◆ Supplied text
•••

Some short films stand as complete works and others show shimmers of what their feature length versions could promise.  But mostly they are great vehicles to get new filmmakers started and new ideas on the screen.  Since 2008, Atlanta Film Festival has labeled their GLBT offerings Pink Peach.  This year, its short films program presents glistening slices of gay life.

Pink Peach Gay Shorts

Bedfellows (Pierre Stefanos, 16 minutes):  Bobby and Jonathan meet in a New York City gay bar.  From there on, they are engulfed in glowing art direction.  The intuitive scoring and smart dialogue make the narrator from Little Children superfluous.  This tender story speaks for itself.

•••

◆ Data records
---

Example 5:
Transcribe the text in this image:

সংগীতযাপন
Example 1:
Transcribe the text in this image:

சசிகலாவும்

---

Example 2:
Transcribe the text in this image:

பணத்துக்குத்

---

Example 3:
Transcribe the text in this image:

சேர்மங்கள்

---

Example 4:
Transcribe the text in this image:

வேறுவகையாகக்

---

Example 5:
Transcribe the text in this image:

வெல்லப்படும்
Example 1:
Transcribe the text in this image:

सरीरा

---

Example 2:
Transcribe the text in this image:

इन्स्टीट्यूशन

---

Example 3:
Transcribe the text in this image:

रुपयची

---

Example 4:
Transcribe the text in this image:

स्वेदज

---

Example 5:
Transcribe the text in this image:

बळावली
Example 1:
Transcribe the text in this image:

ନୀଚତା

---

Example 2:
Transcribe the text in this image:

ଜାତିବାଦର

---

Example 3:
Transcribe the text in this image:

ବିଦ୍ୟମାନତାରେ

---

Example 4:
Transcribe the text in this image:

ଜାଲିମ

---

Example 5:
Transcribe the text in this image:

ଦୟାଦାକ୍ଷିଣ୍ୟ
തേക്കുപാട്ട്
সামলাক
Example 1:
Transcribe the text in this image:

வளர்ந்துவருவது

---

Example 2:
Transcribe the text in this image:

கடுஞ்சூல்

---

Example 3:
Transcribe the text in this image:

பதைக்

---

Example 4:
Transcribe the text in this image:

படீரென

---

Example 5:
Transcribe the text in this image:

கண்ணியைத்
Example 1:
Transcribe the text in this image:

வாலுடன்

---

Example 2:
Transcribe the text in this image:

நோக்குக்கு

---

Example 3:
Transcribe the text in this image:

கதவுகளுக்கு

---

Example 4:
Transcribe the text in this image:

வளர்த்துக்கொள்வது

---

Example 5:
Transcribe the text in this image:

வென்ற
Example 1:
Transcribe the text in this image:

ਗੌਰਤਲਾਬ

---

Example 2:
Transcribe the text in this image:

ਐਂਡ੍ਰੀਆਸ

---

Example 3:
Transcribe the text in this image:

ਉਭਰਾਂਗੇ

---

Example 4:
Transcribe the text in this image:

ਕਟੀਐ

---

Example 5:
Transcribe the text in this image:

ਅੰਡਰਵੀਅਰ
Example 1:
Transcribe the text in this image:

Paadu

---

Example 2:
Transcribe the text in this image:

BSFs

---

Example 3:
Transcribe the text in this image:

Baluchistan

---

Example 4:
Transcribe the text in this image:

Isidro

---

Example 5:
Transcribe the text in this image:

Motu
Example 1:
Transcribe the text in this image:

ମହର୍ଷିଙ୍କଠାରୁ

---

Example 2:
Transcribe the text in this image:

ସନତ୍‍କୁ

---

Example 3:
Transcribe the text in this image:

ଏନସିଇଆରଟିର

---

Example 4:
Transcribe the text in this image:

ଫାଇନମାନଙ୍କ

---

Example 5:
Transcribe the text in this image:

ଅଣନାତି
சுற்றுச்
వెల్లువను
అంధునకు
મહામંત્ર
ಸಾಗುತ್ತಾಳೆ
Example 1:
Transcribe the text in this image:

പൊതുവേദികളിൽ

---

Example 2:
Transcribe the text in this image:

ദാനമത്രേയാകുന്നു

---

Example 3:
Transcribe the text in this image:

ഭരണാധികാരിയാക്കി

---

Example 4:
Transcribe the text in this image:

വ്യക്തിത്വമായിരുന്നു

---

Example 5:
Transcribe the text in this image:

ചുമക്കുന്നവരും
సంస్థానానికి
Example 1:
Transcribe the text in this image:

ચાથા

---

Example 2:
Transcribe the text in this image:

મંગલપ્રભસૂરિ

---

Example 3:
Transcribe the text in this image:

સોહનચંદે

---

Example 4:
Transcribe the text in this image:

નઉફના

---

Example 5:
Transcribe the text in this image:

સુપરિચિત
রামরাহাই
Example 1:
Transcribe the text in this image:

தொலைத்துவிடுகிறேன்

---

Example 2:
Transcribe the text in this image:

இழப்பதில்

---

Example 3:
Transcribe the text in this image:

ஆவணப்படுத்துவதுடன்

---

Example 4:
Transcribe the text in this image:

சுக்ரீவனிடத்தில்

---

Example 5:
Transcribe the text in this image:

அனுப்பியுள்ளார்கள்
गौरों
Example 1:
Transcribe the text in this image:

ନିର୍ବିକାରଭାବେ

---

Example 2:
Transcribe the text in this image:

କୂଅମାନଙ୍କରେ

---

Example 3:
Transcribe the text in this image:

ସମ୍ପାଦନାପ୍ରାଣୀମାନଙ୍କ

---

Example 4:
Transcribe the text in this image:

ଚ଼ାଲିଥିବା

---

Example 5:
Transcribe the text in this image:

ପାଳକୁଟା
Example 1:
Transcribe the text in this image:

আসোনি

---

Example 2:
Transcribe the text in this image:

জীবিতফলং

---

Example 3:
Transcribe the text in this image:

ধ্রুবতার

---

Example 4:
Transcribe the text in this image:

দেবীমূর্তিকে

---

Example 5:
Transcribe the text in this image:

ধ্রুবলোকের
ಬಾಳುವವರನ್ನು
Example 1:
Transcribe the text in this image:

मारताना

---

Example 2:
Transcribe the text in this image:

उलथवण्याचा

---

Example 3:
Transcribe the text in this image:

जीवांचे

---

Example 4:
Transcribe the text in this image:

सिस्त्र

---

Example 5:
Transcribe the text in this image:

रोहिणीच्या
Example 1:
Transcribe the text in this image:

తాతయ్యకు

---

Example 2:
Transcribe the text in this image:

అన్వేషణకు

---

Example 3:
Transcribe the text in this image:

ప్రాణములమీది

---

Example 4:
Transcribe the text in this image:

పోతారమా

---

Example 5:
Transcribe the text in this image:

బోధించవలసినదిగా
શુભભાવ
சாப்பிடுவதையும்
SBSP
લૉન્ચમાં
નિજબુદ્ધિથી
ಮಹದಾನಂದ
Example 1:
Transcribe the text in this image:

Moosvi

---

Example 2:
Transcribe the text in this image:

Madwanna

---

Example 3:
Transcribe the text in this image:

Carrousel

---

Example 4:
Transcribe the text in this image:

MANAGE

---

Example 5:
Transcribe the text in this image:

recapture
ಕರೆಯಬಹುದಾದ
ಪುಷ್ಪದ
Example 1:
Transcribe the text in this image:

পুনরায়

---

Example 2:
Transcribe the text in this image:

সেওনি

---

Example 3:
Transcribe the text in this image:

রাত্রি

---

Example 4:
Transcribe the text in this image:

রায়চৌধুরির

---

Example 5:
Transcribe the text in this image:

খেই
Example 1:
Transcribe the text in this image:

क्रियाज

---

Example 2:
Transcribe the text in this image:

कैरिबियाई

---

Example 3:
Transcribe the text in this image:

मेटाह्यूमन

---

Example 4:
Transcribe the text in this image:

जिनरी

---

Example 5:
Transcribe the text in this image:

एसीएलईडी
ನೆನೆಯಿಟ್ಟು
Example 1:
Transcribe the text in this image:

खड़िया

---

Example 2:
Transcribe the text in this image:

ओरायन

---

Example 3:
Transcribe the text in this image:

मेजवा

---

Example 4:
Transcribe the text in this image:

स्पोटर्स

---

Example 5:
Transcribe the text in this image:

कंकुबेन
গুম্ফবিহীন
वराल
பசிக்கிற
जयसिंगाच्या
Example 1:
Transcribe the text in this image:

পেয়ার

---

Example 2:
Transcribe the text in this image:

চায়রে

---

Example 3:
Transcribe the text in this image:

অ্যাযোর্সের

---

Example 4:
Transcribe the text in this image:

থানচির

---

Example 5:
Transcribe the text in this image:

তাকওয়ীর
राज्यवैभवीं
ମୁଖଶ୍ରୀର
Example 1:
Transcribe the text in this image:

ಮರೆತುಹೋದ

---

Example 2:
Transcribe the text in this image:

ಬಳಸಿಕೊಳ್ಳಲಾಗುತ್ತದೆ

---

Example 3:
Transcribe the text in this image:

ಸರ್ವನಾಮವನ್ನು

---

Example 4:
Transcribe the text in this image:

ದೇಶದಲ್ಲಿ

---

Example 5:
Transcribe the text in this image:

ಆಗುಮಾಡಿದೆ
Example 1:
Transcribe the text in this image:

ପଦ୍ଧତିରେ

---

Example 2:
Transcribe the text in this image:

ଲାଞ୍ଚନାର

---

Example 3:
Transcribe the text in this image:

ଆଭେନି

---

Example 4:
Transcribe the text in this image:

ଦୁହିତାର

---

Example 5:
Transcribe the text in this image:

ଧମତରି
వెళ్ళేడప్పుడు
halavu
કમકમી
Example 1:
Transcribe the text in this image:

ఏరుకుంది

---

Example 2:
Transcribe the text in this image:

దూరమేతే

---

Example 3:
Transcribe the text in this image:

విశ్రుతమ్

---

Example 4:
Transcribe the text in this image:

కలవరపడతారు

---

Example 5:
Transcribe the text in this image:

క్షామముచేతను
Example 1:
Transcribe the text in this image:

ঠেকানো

•••

◆ What is asked
- 1) From the Pink Peach review, extract the passage from "Pink Peach Gay" to "speaks for itself." word for word.
- 2) Condense the paragraph of the Pink Peach review that begins "Bedfellows (Pierre Stefanos, 16 minutes)" into two sentences, keeping its main facts.

◆ Expected results
- 1)
Pink Peach Gay Shorts

Bedfellows (Pierre Stefanos, 16 minutes):  Bobby and Jonathan meet in a New York City gay bar.  From there on, they are engulfed in glowing art direction.  The intuitive scoring and smart dialogue make the narrator from Little Children superfluous.  This tender story speaks for itself.

- 2) Bedfellows, a 16-minute short by Pierre Stefanos, follows Bobby and Jonathan, who meet in a New York City gay bar and are then surrounded by glowing art direction. Its intuitive scoring and smart dialogue make the narrator from Little Children superfluous, and the tender story speaks for itself.